Interpolation Consistency Training for Semi-Supervised Learning
Vikas Verma, Kenji Kawaguchi, Alex Lamb, Juho Kannala, Arno Solin, Yoshua Bengio, David Lopez-Paz
TL;DR
ICT addresses semi-supervised learning by enforcing prediction consistency at interpolations between unlabeled samples, leveraging a mean-teacher framework and mixup-style connections. The method achieves state-of-the-art or competitive results on CIFAR-10, SVHN, and CIFAR-100 with computation-efficient training and modest hyperparameter tuning. The authors provide a theoretical account showing ICT acts as a regularizer on higher-order derivatives, and that high-confidence unlabeled predictions help suppress overfitting at labeled points, supported by empirical ablations.

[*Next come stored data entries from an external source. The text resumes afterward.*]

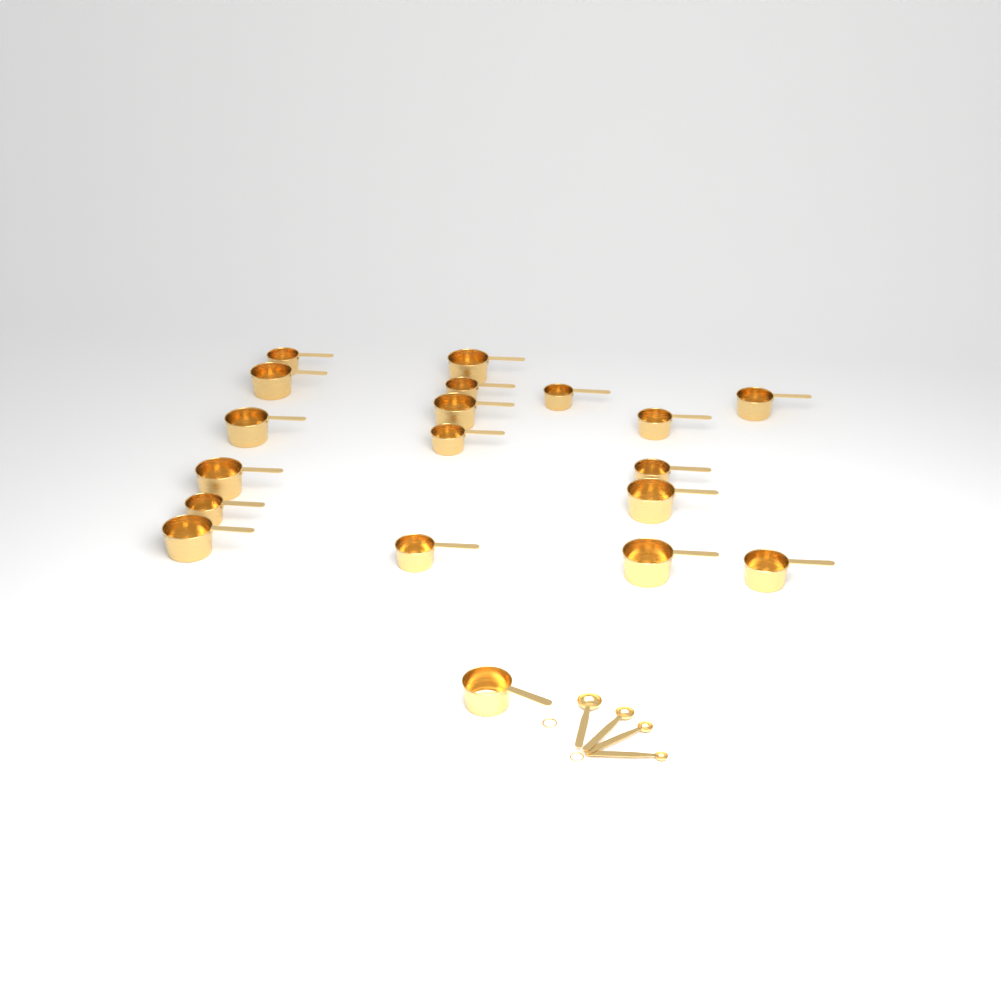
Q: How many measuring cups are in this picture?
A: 19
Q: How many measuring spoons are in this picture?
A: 4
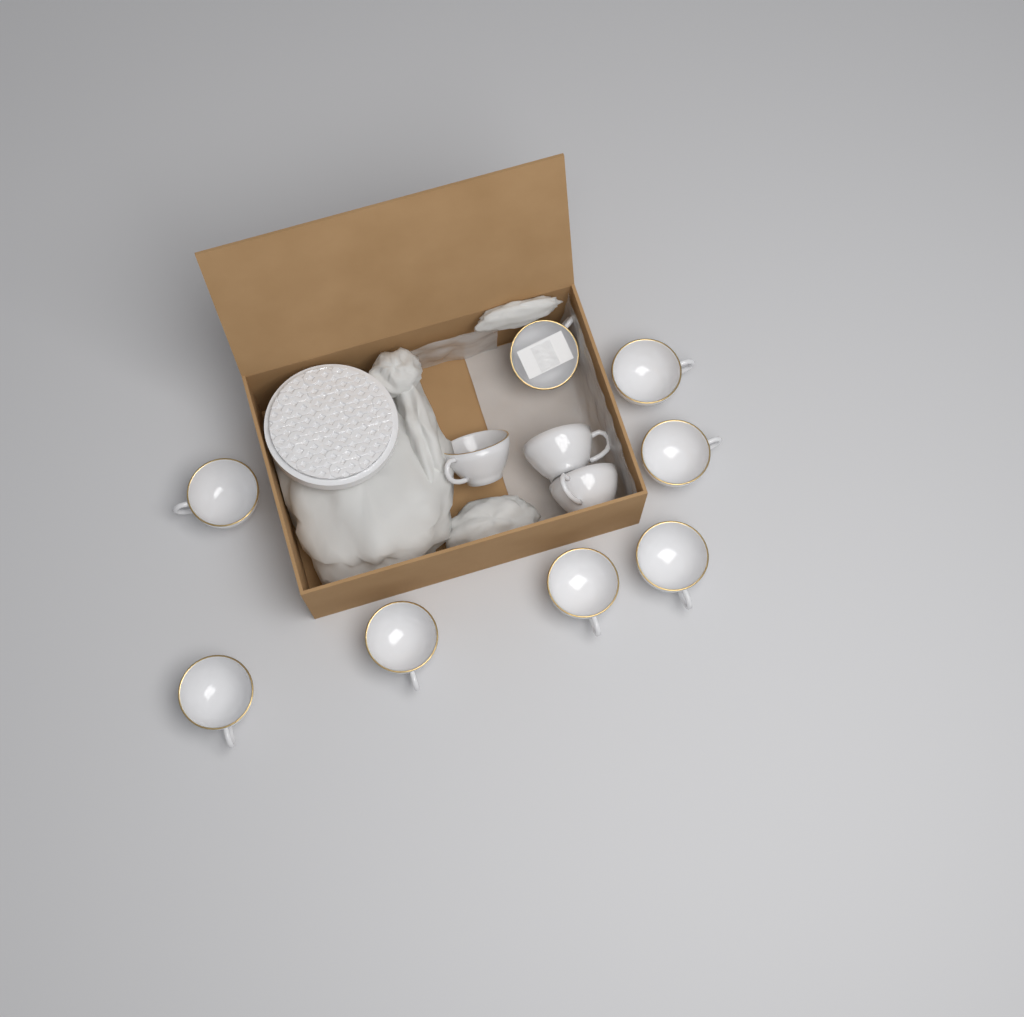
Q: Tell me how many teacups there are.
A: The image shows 11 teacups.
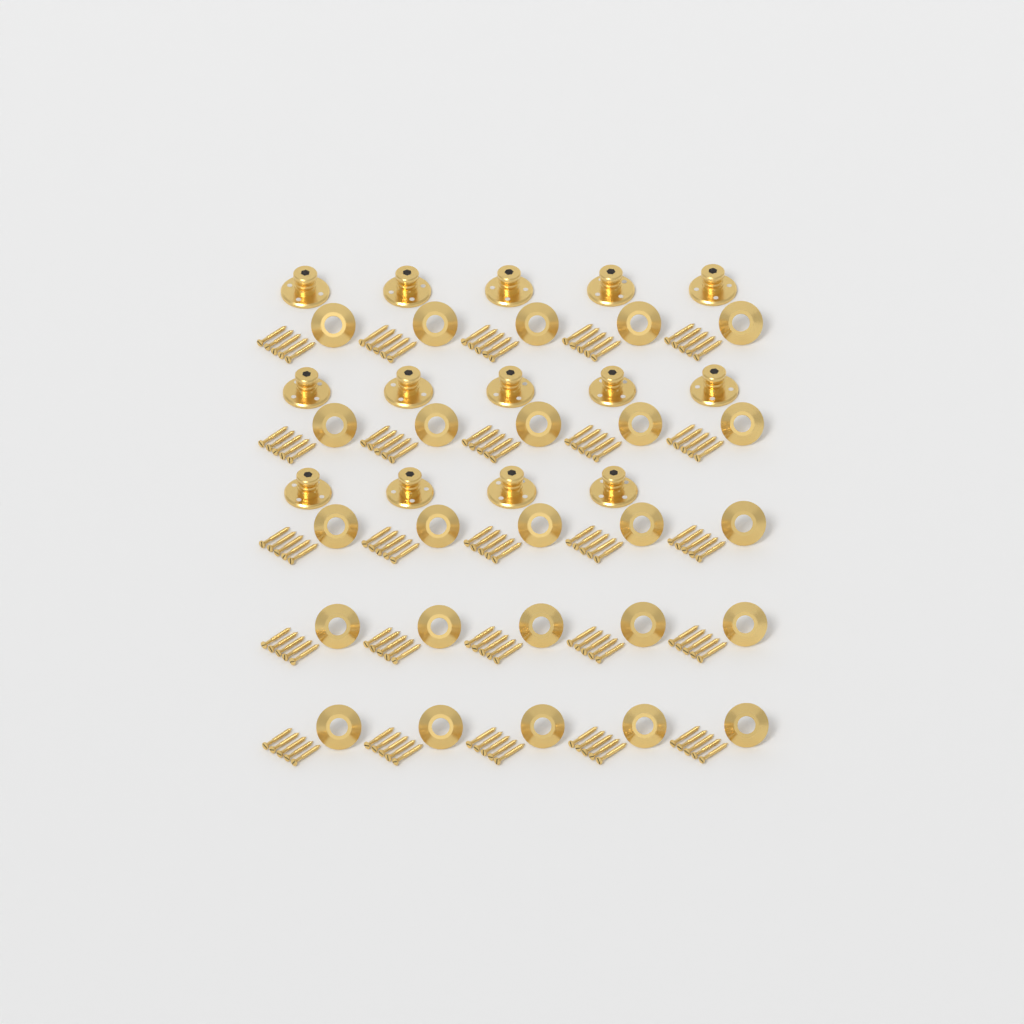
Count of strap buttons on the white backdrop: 14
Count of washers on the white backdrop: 25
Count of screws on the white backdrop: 125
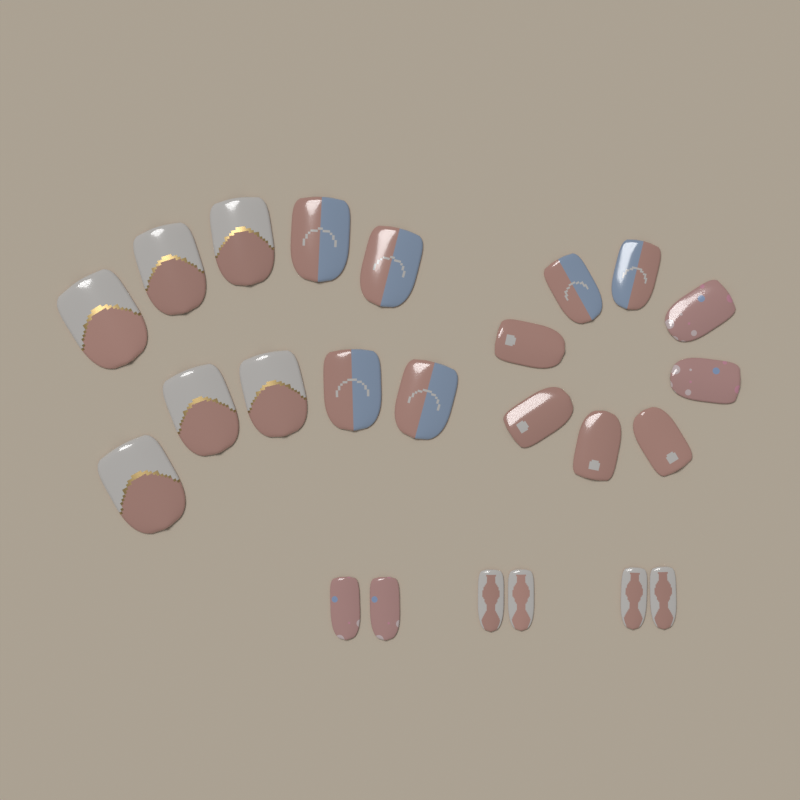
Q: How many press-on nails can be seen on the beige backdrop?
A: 24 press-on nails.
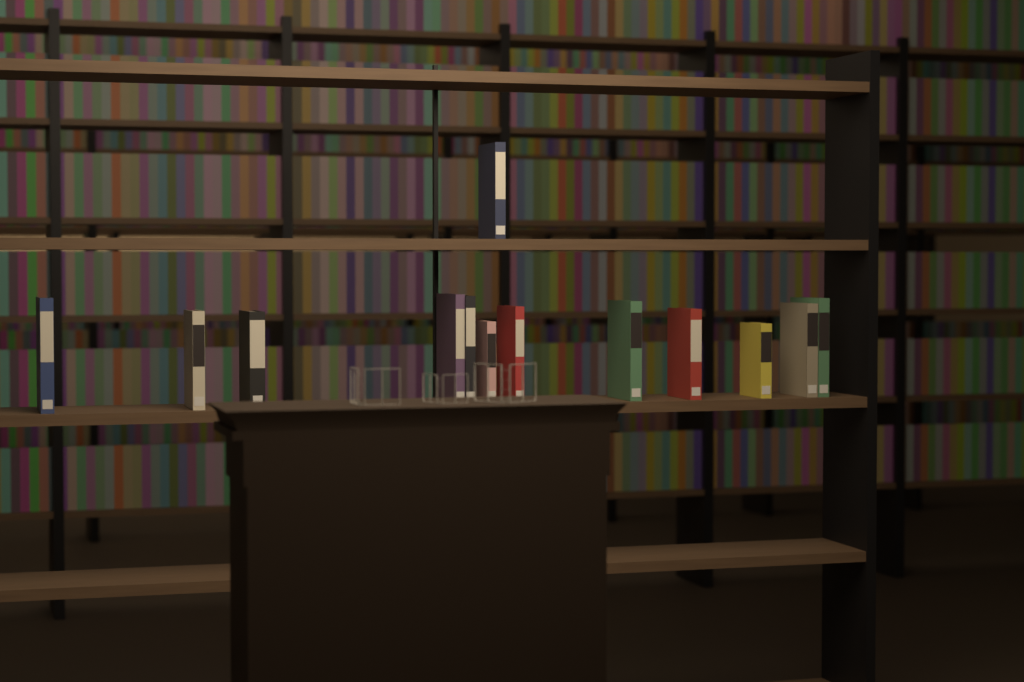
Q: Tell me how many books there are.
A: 13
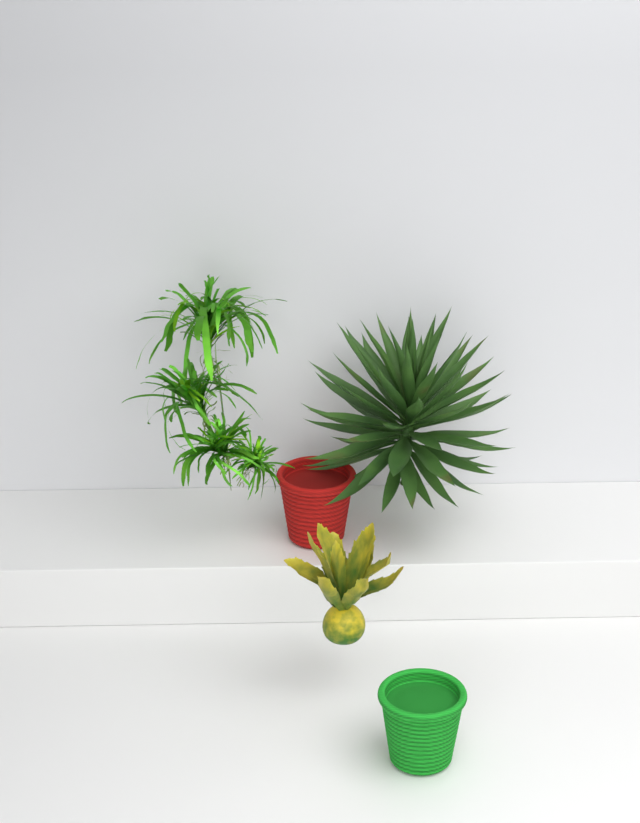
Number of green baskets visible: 1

Overall, ICT offers a practical, scalable SSL paradigm with strong empirical gains and a principled derivative-regularization interpretation, with future work pointing toward interpolations in hidden representations.
Abstract
We introduce Interpolation Consistency Training (ICT), a simple and computation efficient algorithm for training Deep Neural Networks in the semi-supervised learning paradigm. ICT encourages the prediction at an interpolation of unlabeled points to be consistent with the interpolation of the predictions at those points. In classification problems, ICT moves the decision boundary to low-density regions of the data distribution. Our experiments show that ICT achieves state-of-the-art performance when applied to standard neural network architectures on the CIFAR-10 and SVHN benchmark datasets. Our theoretical analysis shows that ICT corresponds to a certain type of data-adaptive regularization with unlabeled points which reduces overfitting to labeled points under high confidence values.